I think this is the point at which we find the answer to our question: How does the prophetess and Satan’s depths relate to ruling over nations and Psalm 2? There is a contrast through the whole book of Revelations between the New Jerusalem and Babylon, the Bride and the Harlot, those who dwell in heaven and the inhabitants of the earth. Psalm 2 begins, “Why do the nations rage and the people plot a vain thing? The kings of the earth take their stand and the rulers gather together against the Lord and against his Anointed One.”

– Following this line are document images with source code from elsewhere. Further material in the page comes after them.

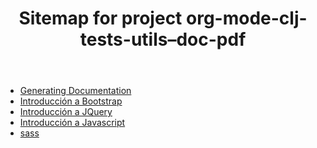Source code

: #+TITLE: Sitemap for project org-mode-clj-tests-utils--doc-pdf

   + [[file:publish.org][Generating Documentation]]
   + [[file:bootstrap.org][Introducción a Bootstrap]]
   + [[file:jquery.org][Introducción a JQuery]]
   + [[file:javascript.org][Introducción a Javascript]]
   + [[file:sass.org][sass]]
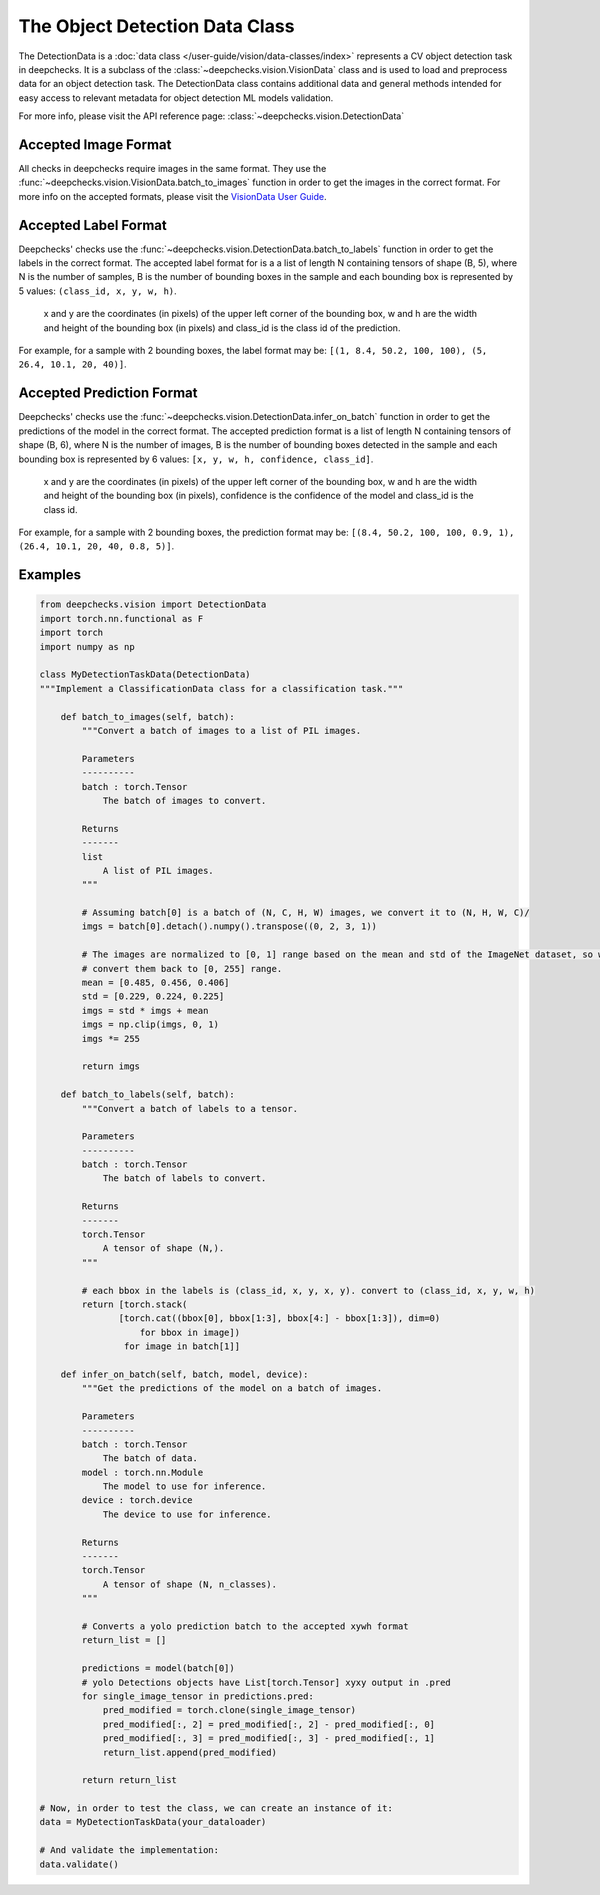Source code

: .. _detection_data_class:

===============================
The Object Detection Data Class
===============================

The DetectionData is a :doc:`data class </user-guide/vision/data-classes/index>` represents a CV object detection task in deepchecks.
It is a subclass of the :class:`~deepchecks.vision.VisionData` class and is used to load and preprocess data for an
object detection task.
The DetectionData class contains additional data and general methods intended for easy access to relevant metadata
for object detection ML models validation.

For more info, please visit the API reference page: :class:`~deepchecks.vision.DetectionData`

Accepted Image Format
---------------------
All checks in deepchecks require images in the same format. They use the :func:`~deepchecks.vision.VisionData.batch_to_images` function in order to get
the images in the correct format. For more info on the accepted formats, please visit the
`VisionData User Guide <VisionData.rst>`_.

Accepted Label Format
---------------------
Deepchecks' checks use the :func:`~deepchecks.vision.DetectionData.batch_to_labels` function in order to get the labels in the correct format.
The accepted label format for is a a list of length N containing tensors of shape (B, 5), where N is the number
of samples, B is the number of bounding boxes in the sample and each bounding box is represented by 5 values:
``(class_id, x, y, w, h)``.

    x and y are the coordinates (in pixels) of the upper left corner of the bounding box, w
    and h are the width and height of the bounding box (in pixels) and class_id is the class id of the prediction.

For example, for a sample with 2 bounding boxes, the label format may be:
``[(1, 8.4, 50.2, 100, 100), (5, 26.4, 10.1, 20, 40)]``.

Accepted Prediction Format
--------------------------
Deepchecks' checks use the :func:`~deepchecks.vision.DetectionData.infer_on_batch` function in order to get the predictions of the model in the correct format.
The accepted prediction format is a list of length N containing tensors of shape (B, 6), where N is the number
of images, B is the number of bounding boxes detected in the sample and each bounding box is represented by 6
values: ``[x, y, w, h, confidence, class_id]``.

    x and y are the coordinates (in pixels) of the upper left corner
    of the bounding box, w and h are the width and height of the bounding box (in pixels), confidence is the
    confidence of the model and class_id is the class id.

For example, for a sample with 2 bounding boxes, the prediction format may be:
``[(8.4, 50.2, 100, 100, 0.9, 1), (26.4, 10.1, 20, 40, 0.8, 5)]``.

Examples
--------

.. code-block:: python

    from deepchecks.vision import DetectionData
    import torch.nn.functional as F
    import torch
    import numpy as np

    class MyDetectionTaskData(DetectionData)
    """Implement a ClassificationData class for a classification task."""

        def batch_to_images(self, batch):
            """Convert a batch of images to a list of PIL images.

            Parameters
            ----------
            batch : torch.Tensor
                The batch of images to convert.

            Returns
            -------
            list
                A list of PIL images.
            """

            # Assuming batch[0] is a batch of (N, C, H, W) images, we convert it to (N, H, W, C)/
            imgs = batch[0].detach().numpy().transpose((0, 2, 3, 1))

            # The images are normalized to [0, 1] range based on the mean and std of the ImageNet dataset, so we need to
            # convert them back to [0, 255] range.
            mean = [0.485, 0.456, 0.406]
            std = [0.229, 0.224, 0.225]
            imgs = std * imgs + mean
            imgs = np.clip(imgs, 0, 1)
            imgs *= 255

            return imgs

        def batch_to_labels(self, batch):
            """Convert a batch of labels to a tensor.

            Parameters
            ----------
            batch : torch.Tensor
                The batch of labels to convert.

            Returns
            -------
            torch.Tensor
                A tensor of shape (N,).
            """

            # each bbox in the labels is (class_id, x, y, x, y). convert to (class_id, x, y, w, h)
            return [torch.stack(
                   [torch.cat((bbox[0], bbox[1:3], bbox[4:] - bbox[1:3]), dim=0)
                       for bbox in image])
                    for image in batch[1]]

        def infer_on_batch(self, batch, model, device):
            """Get the predictions of the model on a batch of images.

            Parameters
            ----------
            batch : torch.Tensor
                The batch of data.
            model : torch.nn.Module
                The model to use for inference.
            device : torch.device
                The device to use for inference.

            Returns
            -------
            torch.Tensor
                A tensor of shape (N, n_classes).
            """

            # Converts a yolo prediction batch to the accepted xywh format
            return_list = []

            predictions = model(batch[0])
            # yolo Detections objects have List[torch.Tensor] xyxy output in .pred
            for single_image_tensor in predictions.pred:
                pred_modified = torch.clone(single_image_tensor)
                pred_modified[:, 2] = pred_modified[:, 2] - pred_modified[:, 0]
                pred_modified[:, 3] = pred_modified[:, 3] - pred_modified[:, 1]
                return_list.append(pred_modified)

            return return_list

    # Now, in order to test the class, we can create an instance of it:
    data = MyDetectionTaskData(your_dataloader)

    # And validate the implementation:
    data.validate()

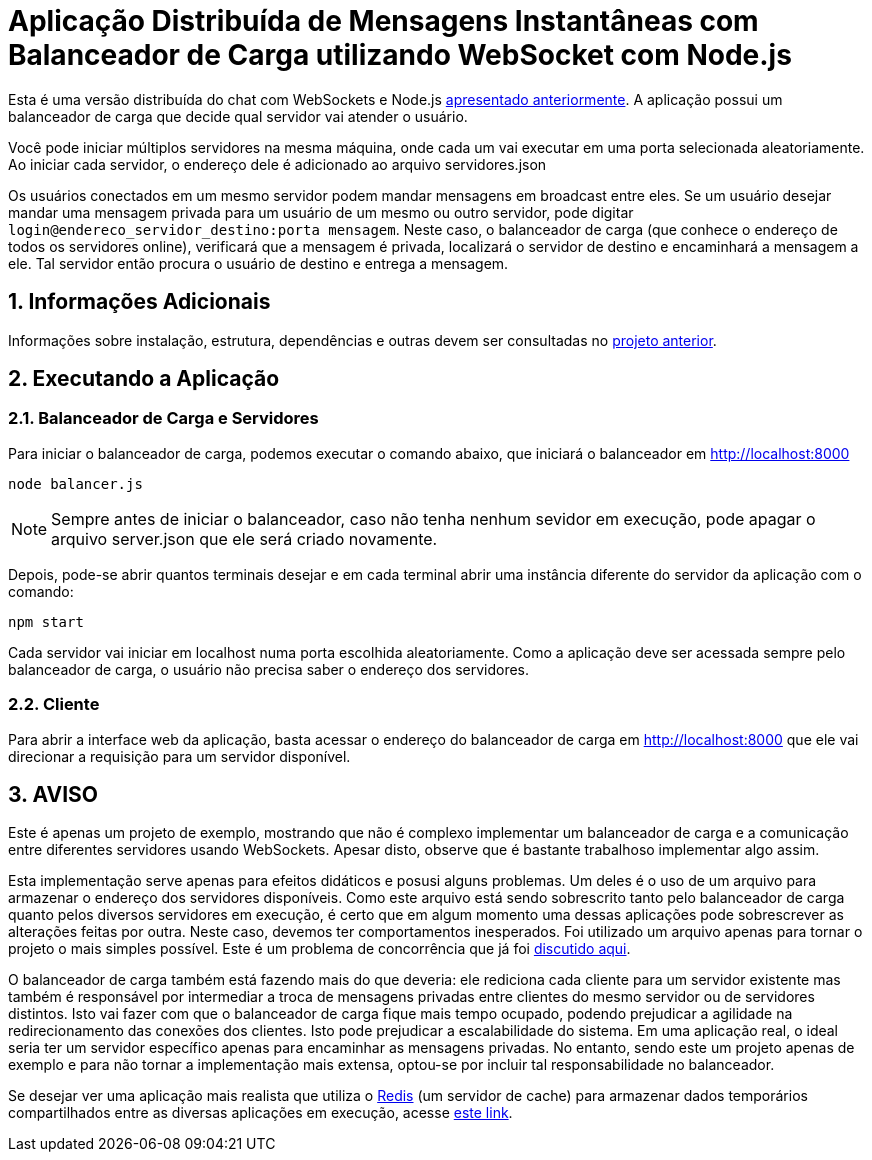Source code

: :source-highlighter: highlightjs
:numbered:

ifdef::env-github[]
:outfilesuffix: .adoc
:caution-caption: :fire:
:important-caption: :exclamation:
:note-caption: :paperclip:
:tip-caption: :bulb:
:warning-caption: :warning:
endif::[]

= Aplicação Distribuída de Mensagens Instantâneas com Balanceador de Carga utilizando WebSocket com Node.js

Esta é uma versão distribuída do chat com WebSockets e Node.js link:../2.1-websocket-chat-nodejs[apresentado anteriormente].
A aplicação possui um balanceador de carga que decide qual servidor vai atender o usuário. 

Você pode iniciar múltiplos servidores na mesma máquina, onde cada um vai executar em uma porta selecionada aleatoriamente. 
Ao iniciar cada servidor, o endereço dele é adicionado ao arquivo servidores.json

Os usuários conectados em um mesmo servidor podem mandar mensagens em broadcast entre eles.
Se um usuário desejar mandar uma mensagem privada para um usuário de um mesmo ou outro servidor, pode digitar `login@endereco_servidor_destino:porta mensagem`. 
Neste caso, o balanceador de carga (que conhece o endereço de todos os servidores online),
verificará que a mensagem é privada, localizará o servidor de destino e encaminhará a mensagem a ele. 
Tal servidor então procura o usuário de destino e entrega a mensagem.

== Informações Adicionais

Informações sobre instalação, estrutura, dependências e outras devem ser consultadas no link:../2.1-websocket-chat-nodejs[projeto anterior].

== Executando a Aplicação

=== Balanceador de Carga e Servidores

Para iniciar o balanceador de carga, podemos executar o comando abaixo, que iniciará o balanceador em http://localhost:8000

[source,bash]
----
node balancer.js
----

NOTE: Sempre antes de iniciar o balanceador, caso não tenha nenhum sevidor em execução, pode apagar o arquivo server.json que ele será criado novamente.

Depois, pode-se abrir quantos terminais desejar e em cada terminal abrir uma instância diferente do servidor da aplicação com o comando: 

[source,bash]
----
npm start
----

Cada servidor vai iniciar em localhost numa porta escolhida aleatoriamente.
Como a aplicação deve ser acessada sempre pelo balanceador de carga, o usuário não precisa saber o endereço dos servidores.

=== Cliente

Para abrir a interface web da aplicação, basta acessar o endereço do balanceador de carga em http://localhost:8000
que ele vai direcionar a requisição para um servidor disponível.

== AVISO

Este é apenas um projeto de exemplo, mostrando que não é complexo implementar
um balanceador de carga e a comunicação entre diferentes servidores usando WebSockets.
Apesar disto, observe que é bastante trabalhoso implementar algo assim.

Esta implementação serve apenas para efeitos didáticos e posusi alguns problemas.
Um deles é o uso de um arquivo para armazenar o endereço dos servidores disponíveis.
Como este arquivo está sendo sobrescrito tanto pelo balanceador de carga quanto pelos
diversos servidores em execução, é certo que em algum momento uma dessas aplicações
pode sobrescrever as alterações feitas por outra.
Neste caso, devemos ter comportamentos inesperados.
Foi utilizado um arquivo apenas para tornar o projeto o mais simples possível.
Este é um problema de concorrência que já foi https://manoelcampos.gitbooks.io/sistemas-distribuidos/book/chapter01c-transparency.html[discutido aqui].

O balanceador de carga também está fazendo mais do que deveria: 
ele rediciona cada cliente para um servidor existente mas também é responsável
por intermediar a troca de mensagens privadas entre clientes do mesmo servidor ou
de servidores distintos.
Isto vai fazer com que o balanceador de carga fique mais tempo
ocupado, podendo prejudicar a agilidade na redirecionamento 
das conexões dos clientes. Isto pode prejudicar a escalabilidade do sistema.
Em uma aplicação real, o ideal seria ter um servidor específico apenas para encaminhar as mensagens privadas.
No entanto, sendo este um projeto apenas de exemplo e para não tornar a implementação mais extensa,
optou-se por incluir tal responsabilidade no balanceador. 

Se desejar ver uma aplicação mais realista que utiliza o https://redis.io[Redis] (um servidor de cache) para armazenar dados temporários compartilhados
entre as diversas aplicações em execução, acesse https://medium.com/containers-on-aws/scaling-a-realtime-chat-app-on-aws-using-socket-io-redis-and-aws-fargate-4ed63fb1b681[este link].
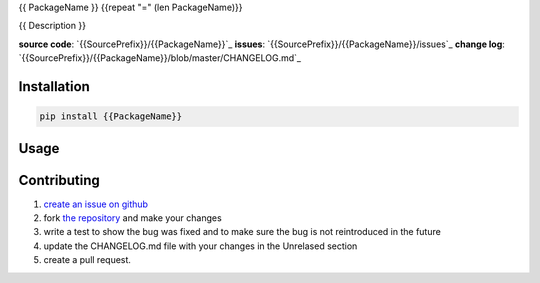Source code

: {{ PackageName }}
{{repeat "=" (len PackageName)}}

{{ Description }}

**source code**: `{{SourcePrefix}}/{{PackageName}}`_
**issues**: `{{SourcePrefix}}/{{PackageName}}/issues`_
**change log**: `{{SourcePrefix}}/{{PackageName}}/blob/master/CHANGELOG.md`_

Installation
============

.. code-block:: bash

    pip install {{PackageName}}

Usage
=====

.. code-block:: python
    import {{PackageName}}

Contributing
============

1. `create an issue on github <{{SourcePrefix}}/{{PackageName}}/issues>`_
2. fork `the repository <{{SourcePrefix}}/{{PackageName}}>`_ and make your
   changes
3. write a test to show the bug was fixed and to make sure the bug is not
   reintroduced in the future
4. update the CHANGELOG.md file with your changes in the Unrelased section
5. create a pull request. 
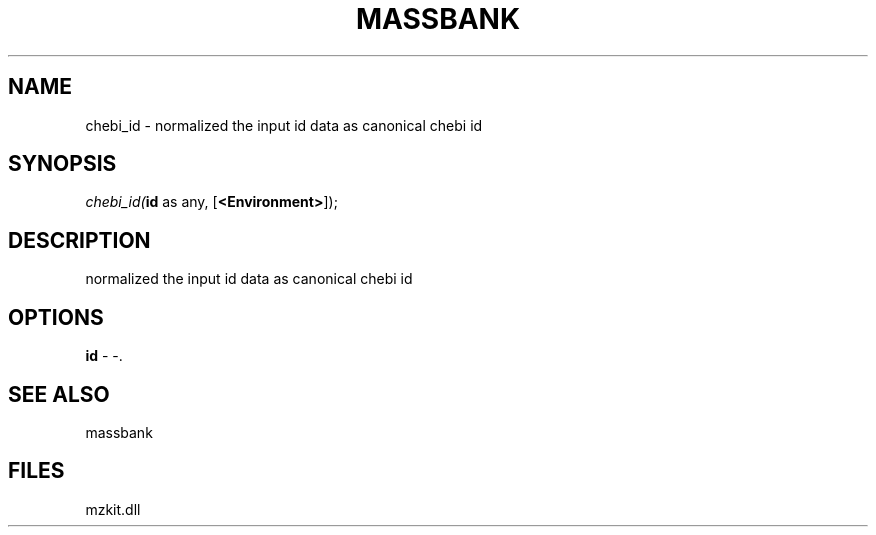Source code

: .\" man page create by R# package system.
.TH MASSBANK 1 2000-Jan "chebi_id" "chebi_id"
.SH NAME
chebi_id \- normalized the input id data as canonical chebi id
.SH SYNOPSIS
\fIchebi_id(\fBid\fR as any, 
[\fB<Environment>\fR]);\fR
.SH DESCRIPTION
.PP
normalized the input id data as canonical chebi id
.PP
.SH OPTIONS
.PP
\fBid\fB \fR\- -. 
.PP
.SH SEE ALSO
massbank
.SH FILES
.PP
mzkit.dll
.PP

There is a real sense in which the prophetess leading these people into sexual immorality and idolatry is taking a stand against the Lord and against His Anointed One. There has been a false Gospel erected, and through it people are being deceived. They are following after a righteousness apart from God, as if righteousness can be attained apart from faith. In this, the danger isn’t simply that you have Christians believing lies. The danger is that they simply aren’t Christian at all, and if this has deceived them, then they will be deceived by the Antichrist. This explains to us why Jesus says that He will cause those who commit adultery with her to suffer “great tribulation”.

In verse 26, the overcoming and the keeping seem to be on the same par. “He who overcomes – even he who keeps my will – until the end… The last part is a free rendering of Psalm 2:8. Verse 29 is a free rendering of Psalm 2:9. The Greek word ποιμαινειν is from the Hebrew that means “shepherd”, but in Micah 5:5, Jeremiah 6:3, Psalm 80:14, etc it means “destroy”. Which exactly John intends for cannot be 100% certain. If we go with destroy, verses like Isaiah 30:14 or Jeremiah 19:11 come into play. If we say that the Greek word means what the Greek word means, then we have verses like Isaiah 66:18 or Zechariah 14:16.

The morning star in the New Testament is strictly Jesus (2 Peter 1:19, Revelation 22:16). In the Old Testament, there is a verse in Isaiah 14 that calls what appears to be Satan “the bright and morning star”. In the context of the book of Revelations, stars are specifically righteous angels or saints (see 1:19-20, 12:1, 4). Most likely this is a poetic way of saying, “The firstborn from the dead” – the first star to rise. This promise, then, is a promise to rule and reign with Christ. Let he who has an ear, hear what the Spirit says to the churches.